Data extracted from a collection
-*-

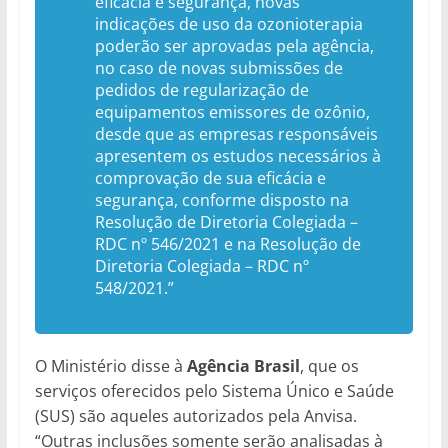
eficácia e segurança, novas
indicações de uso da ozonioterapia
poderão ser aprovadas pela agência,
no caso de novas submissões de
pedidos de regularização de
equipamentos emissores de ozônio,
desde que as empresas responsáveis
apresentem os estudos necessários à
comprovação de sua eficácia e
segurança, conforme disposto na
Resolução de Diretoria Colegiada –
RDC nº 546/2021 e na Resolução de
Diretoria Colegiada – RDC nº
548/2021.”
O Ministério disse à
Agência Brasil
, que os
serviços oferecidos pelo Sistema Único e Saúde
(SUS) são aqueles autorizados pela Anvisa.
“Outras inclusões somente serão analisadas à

-*-

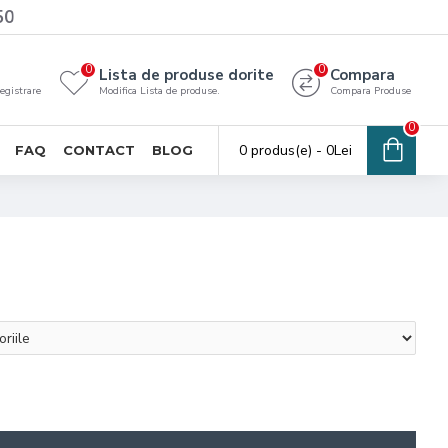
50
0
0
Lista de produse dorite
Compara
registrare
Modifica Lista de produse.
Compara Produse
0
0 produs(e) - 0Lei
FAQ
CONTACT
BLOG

-*-

▸ Problem to solve: Repeat the lines of the data from the line with "eficácia e segurança, novas" up to and including the line with "serão analisadas à".

▸ Result of this task:
eficácia e segurança, novas
indicações de uso da ozonioterapia
poderão ser aprovadas pela agência,
no caso de novas submissões de
pedidos de regularização de
equipamentos emissores de ozônio,
desde que as empresas responsáveis
apresentem os estudos necessários à
comprovação de sua eficácia e
segurança, conforme disposto na
Resolução de Diretoria Colegiada –
RDC nº 546/2021 e na Resolução de
Diretoria Colegiada – RDC nº
548/2021.”
O Ministério disse à
Agência Brasil
, que os
serviços oferecidos pelo Sistema Único e Saúde
(SUS) são aqueles autorizados pela Anvisa.
“Outras inclusões somente serão analisadas à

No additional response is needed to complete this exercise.